- Work to complete
A word-for-word transcript of every entry is required.

- Collected data
········
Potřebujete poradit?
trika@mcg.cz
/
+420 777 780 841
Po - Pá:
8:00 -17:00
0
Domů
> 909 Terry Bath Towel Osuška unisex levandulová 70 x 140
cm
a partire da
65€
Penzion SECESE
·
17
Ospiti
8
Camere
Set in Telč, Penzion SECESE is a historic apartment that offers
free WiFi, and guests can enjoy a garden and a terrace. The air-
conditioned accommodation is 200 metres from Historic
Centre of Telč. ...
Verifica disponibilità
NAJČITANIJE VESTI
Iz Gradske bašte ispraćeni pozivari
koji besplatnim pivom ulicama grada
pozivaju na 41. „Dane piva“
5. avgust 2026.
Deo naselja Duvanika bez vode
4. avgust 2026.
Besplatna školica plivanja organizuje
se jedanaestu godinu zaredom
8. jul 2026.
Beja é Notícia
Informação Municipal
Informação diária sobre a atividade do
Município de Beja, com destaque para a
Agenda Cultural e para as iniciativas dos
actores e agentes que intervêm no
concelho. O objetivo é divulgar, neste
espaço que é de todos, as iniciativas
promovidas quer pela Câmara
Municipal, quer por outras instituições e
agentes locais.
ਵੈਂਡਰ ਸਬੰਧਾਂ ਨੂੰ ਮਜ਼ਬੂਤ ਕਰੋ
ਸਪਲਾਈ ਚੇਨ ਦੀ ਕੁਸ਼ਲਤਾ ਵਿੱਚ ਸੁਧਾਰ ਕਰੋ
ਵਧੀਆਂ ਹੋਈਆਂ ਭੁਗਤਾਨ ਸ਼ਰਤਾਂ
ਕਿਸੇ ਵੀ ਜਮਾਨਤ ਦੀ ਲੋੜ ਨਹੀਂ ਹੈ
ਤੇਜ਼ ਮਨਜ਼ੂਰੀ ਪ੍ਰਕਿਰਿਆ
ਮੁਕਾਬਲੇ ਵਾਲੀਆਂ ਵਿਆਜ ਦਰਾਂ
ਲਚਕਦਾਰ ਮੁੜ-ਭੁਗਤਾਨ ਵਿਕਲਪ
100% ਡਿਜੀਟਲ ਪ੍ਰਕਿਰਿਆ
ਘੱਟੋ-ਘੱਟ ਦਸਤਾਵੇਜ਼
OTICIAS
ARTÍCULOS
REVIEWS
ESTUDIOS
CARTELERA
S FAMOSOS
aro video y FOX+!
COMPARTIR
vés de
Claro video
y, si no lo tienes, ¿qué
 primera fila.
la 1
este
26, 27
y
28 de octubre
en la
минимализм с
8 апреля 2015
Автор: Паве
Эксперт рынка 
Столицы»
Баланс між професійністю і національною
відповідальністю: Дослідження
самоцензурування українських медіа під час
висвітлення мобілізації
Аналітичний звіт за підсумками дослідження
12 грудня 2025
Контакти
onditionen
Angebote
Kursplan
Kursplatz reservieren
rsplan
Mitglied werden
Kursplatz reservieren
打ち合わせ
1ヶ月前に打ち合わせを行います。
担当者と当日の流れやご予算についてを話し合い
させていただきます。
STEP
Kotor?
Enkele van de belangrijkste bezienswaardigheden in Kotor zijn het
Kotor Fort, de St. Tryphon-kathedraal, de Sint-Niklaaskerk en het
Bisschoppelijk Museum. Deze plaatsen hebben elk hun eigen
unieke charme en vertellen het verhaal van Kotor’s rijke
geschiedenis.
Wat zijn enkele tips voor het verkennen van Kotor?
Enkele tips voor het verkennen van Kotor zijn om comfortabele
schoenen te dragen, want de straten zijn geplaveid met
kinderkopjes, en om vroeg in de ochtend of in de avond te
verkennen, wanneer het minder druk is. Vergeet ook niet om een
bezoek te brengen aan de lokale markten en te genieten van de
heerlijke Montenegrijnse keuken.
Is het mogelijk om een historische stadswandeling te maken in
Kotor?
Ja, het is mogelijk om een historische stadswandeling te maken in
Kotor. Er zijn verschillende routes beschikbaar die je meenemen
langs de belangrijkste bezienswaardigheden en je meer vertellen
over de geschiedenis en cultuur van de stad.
········
- Written answer
Potřebujete poradit?
trika@mcg.cz
/
+420 777 780 841
Po - Pá:
8:00 -17:00
0
Domů
> 909 Terry Bath Towel Osuška unisex levandulová 70 x 140
cm
a partire da
65€
Penzion SECESE
·
17
Ospiti
8
Camere
Set in Telč, Penzion SECESE is a historic apartment that offers
free WiFi, and guests can enjoy a garden and a terrace. The air-
conditioned accommodation is 200 metres from Historic
Centre of Telč. ...
Verifica disponibilità
NAJČITANIJE VESTI
Iz Gradske bašte ispraćeni pozivari
koji besplatnim pivom ulicama grada
pozivaju na 41. „Dane piva“
5. avgust 2026.
Deo naselja Duvanika bez vode
4. avgust 2026.
Besplatna školica plivanja organizuje
se jedanaestu godinu zaredom
8. jul 2026.
Beja é Notícia
Informação Municipal
Informação diária sobre a atividade do
Município de Beja, com destaque para a
Agenda Cultural e para as iniciativas dos
actores e agentes que intervêm no
concelho. O objetivo é divulgar, neste
espaço que é de todos, as iniciativas
promovidas quer pela Câmara
Municipal, quer por outras instituições e
agentes locais.
ਵੈਂਡਰ ਸਬੰਧਾਂ ਨੂੰ ਮਜ਼ਬੂਤ ਕਰੋ
ਸਪਲਾਈ ਚੇਨ ਦੀ ਕੁਸ਼ਲਤਾ ਵਿੱਚ ਸੁਧਾਰ ਕਰੋ
ਵਧੀਆਂ ਹੋਈਆਂ ਭੁਗਤਾਨ ਸ਼ਰਤਾਂ
ਕਿਸੇ ਵੀ ਜਮਾਨਤ ਦੀ ਲੋੜ ਨਹੀਂ ਹੈ
ਤੇਜ਼ ਮਨਜ਼ੂਰੀ ਪ੍ਰਕਿਰਿਆ
ਮੁਕਾਬਲੇ ਵਾਲੀਆਂ ਵਿਆਜ ਦਰਾਂ
ਲਚਕਦਾਰ ਮੁੜ-ਭੁਗਤਾਨ ਵਿਕਲਪ
100% ਡਿਜੀਟਲ ਪ੍ਰਕਿਰਿਆ
ਘੱਟੋ-ਘੱਟ ਦਸਤਾਵੇਜ਼
OTICIAS
ARTÍCULOS
REVIEWS
ESTUDIOS
CARTELERA
S FAMOSOS
aro video y FOX+!
COMPARTIR
vés de
Claro video
y, si no lo tienes, ¿qué
 primera fila.
la 1
este
26, 27
y
28 de octubre
en la
минимализм с
8 апреля 2015
Автор: Паве
Эксперт рынка 
Столицы»
Баланс між професійністю і національною
відповідальністю: Дослідження
самоцензурування українських медіа під час
висвітлення мобілізації
Аналітичний звіт за підсумками дослідження
12 грудня 2025
Контакти
onditionen
Angebote
Kursplan
Kursplatz reservieren
rsplan
Mitglied werden
Kursplatz reservieren
打ち合わせ
1ヶ月前に打ち合わせを行います。
担当者と当日の流れやご予算についてを話し合い
させていただきます。
STEP
Kotor?
Enkele van de belangrijkste bezienswaardigheden in Kotor zijn het
Kotor Fort, de St. Tryphon-kathedraal, de Sint-Niklaaskerk en het
Bisschoppelijk Museum. Deze plaatsen hebben elk hun eigen
unieke charme en vertellen het verhaal van Kotor’s rijke
geschiedenis.
Wat zijn enkele tips voor het verkennen van Kotor?
Enkele tips voor het verkennen van Kotor zijn om comfortabele
schoenen te dragen, want de straten zijn geplaveid met
kinderkopjes, en om vroeg in de ochtend of in de avond te
verkennen, wanneer het minder druk is. Vergeet ook niet om een
bezoek te brengen aan de lokale markten en te genieten van de
heerlijke Montenegrijnse keuken.
Is het mogelijk om een historische stadswandeling te maken in
Kotor?
Ja, het is mogelijk om een historische stadswandeling te maken in
Kotor. Er zijn verschillende routes beschikbaar die je meenemen
langs de belangrijkste bezienswaardigheden en je meer vertellen
over de geschiedenis en cultuur van de stad.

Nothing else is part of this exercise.